The candidates will be embedded in a group that addresses relevant biological questions using a plethora of approaches such as histology, omics, and mouse model as well as cell-free, in vitro assays with purified protein, biological assays of cell migration in 2 and 3 dimension. Candidates should hold a Ph.D. in biological sciences, chemistry or similar background. Candidates with experience in molecular and cell biology, protein or lipid biochemistry, or with animal models (for the phenotypic characterization of IRSp53 null mice) and imaging based-screening are preferred.
G. Testa . [ web page ] 1 position [Both Marie Curie or National fellowships are available for this position] Project details:Epigenetic circuits in neurogenesis and gliomagenesis: functional in vivo dissection and bioinformatics analysis.
We use mice and mouse embryonic stem cells as model systems to study the physiology of neural differentiation and its aberrations during gliomagenesis. We are seeking a highly motivated postdoctoral candidate, with solid expertise in one or both of two following areas:
1) the bioinformatic analysis of global expression and chromatin profiles, in order to define the genomic programs controlled by key epigenetic regulators in physiologically meaningful stages of neurogenesis and gliomagenesis.

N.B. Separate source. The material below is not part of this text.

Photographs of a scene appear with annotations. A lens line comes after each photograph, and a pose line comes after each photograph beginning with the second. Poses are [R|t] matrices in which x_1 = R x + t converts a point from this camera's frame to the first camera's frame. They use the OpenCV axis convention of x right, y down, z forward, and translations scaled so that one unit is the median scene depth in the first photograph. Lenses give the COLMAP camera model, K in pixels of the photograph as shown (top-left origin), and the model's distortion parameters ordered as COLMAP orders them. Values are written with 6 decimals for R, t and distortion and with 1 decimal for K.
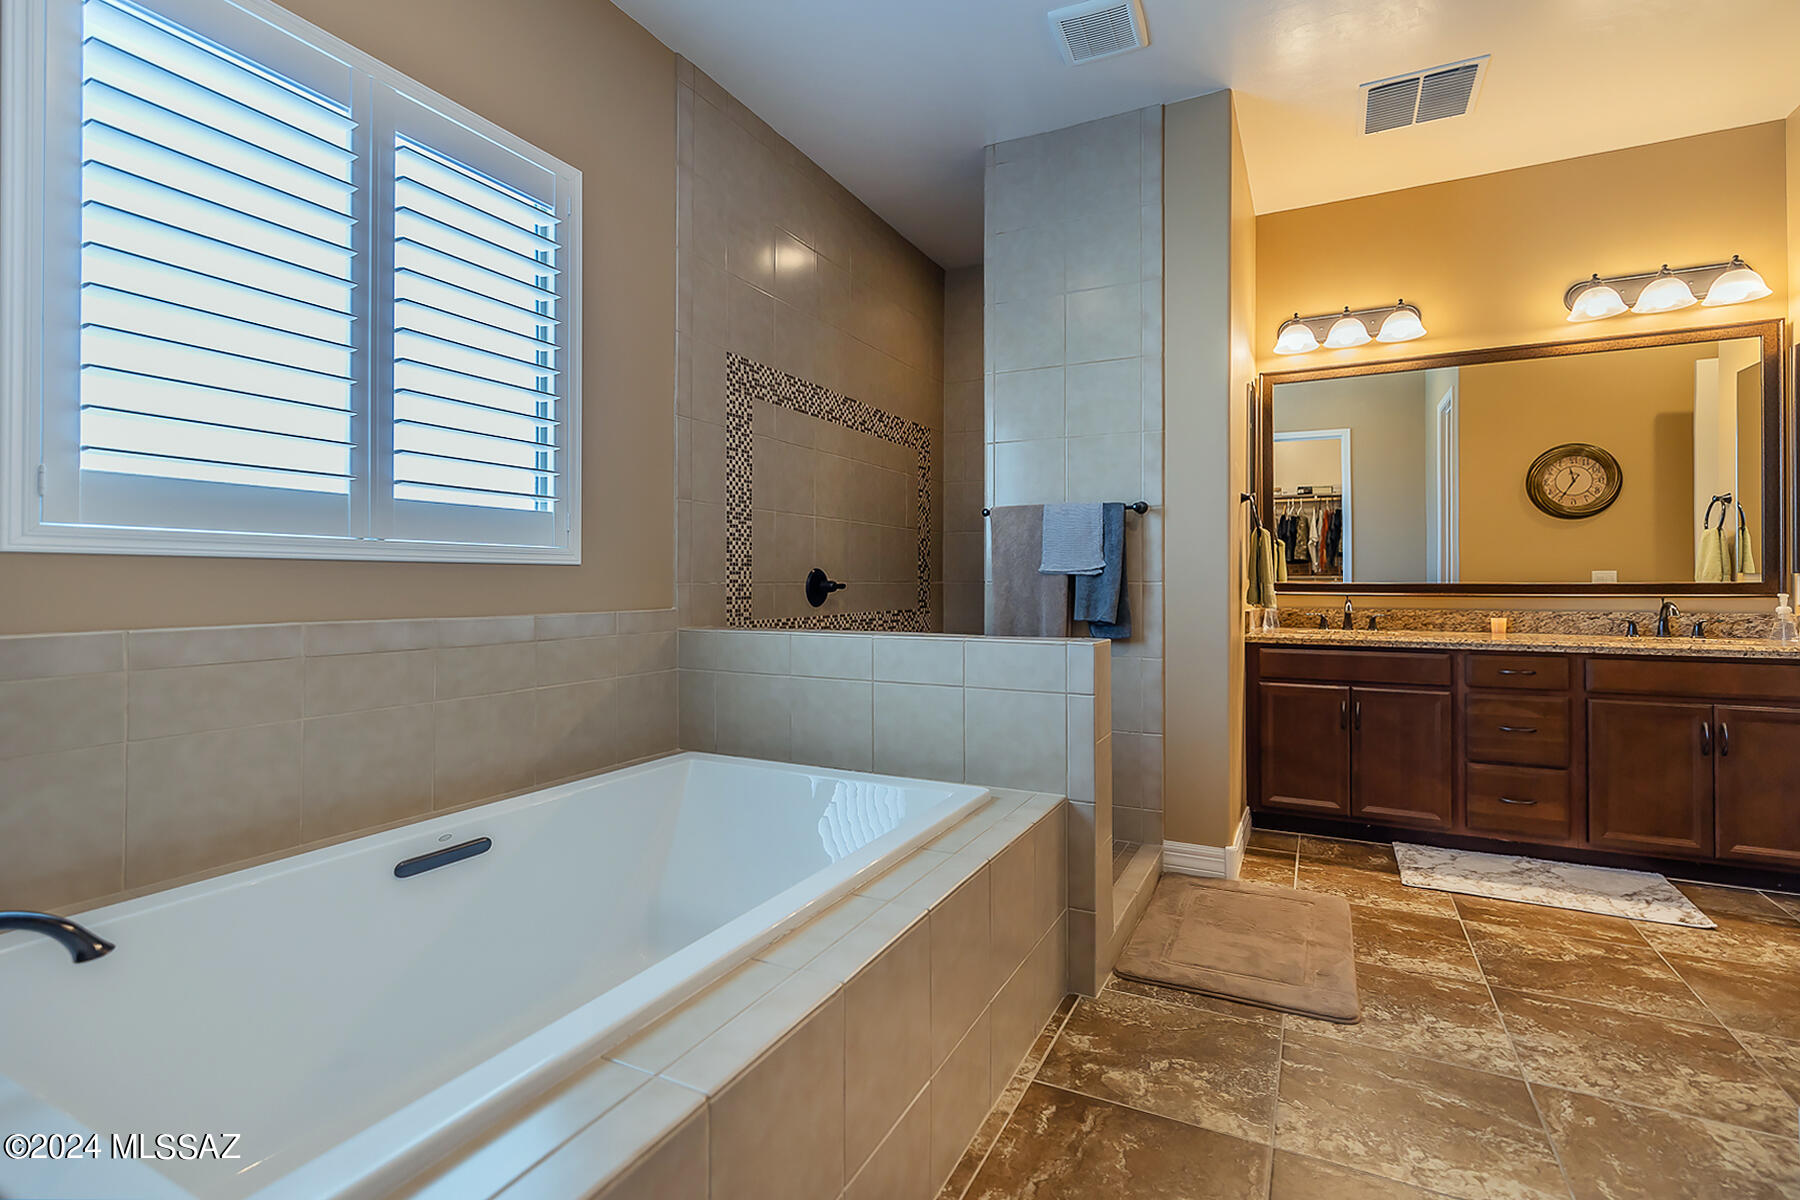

2) neurobiology or tumor biology, in order characterize the function of histone methyltransferases and demethylases using innovative mouse models that were recently established in the lab.
Depending on the specific background, the candidate must hold an MD or PhD in Molecular Biology, Genetics, Engineering, Informatics or Biochemistry.
We are looking for a creative scientist who wishes to join an interactive team at the cutting egde of research in histone methylation and mouse genetics.
T. Vaccari . [ web page ] 1 position [Only Marie Curie mobility fellowship is available for this position] Project details:Post-doc position available working on endocytic control of tumor suppression.
The lab focus on the signaling pathways that are controlled by endocytosis with particular attention on Notch signaling. In particular, we are now interested in elucidating the endocytic mechanisms that prevent ectopic signaling in Drosophila tumor models and in mammalian cells. We are looking for motivated scientists with independent critical thinking and a strong background in genetics, molecular and cellular biology.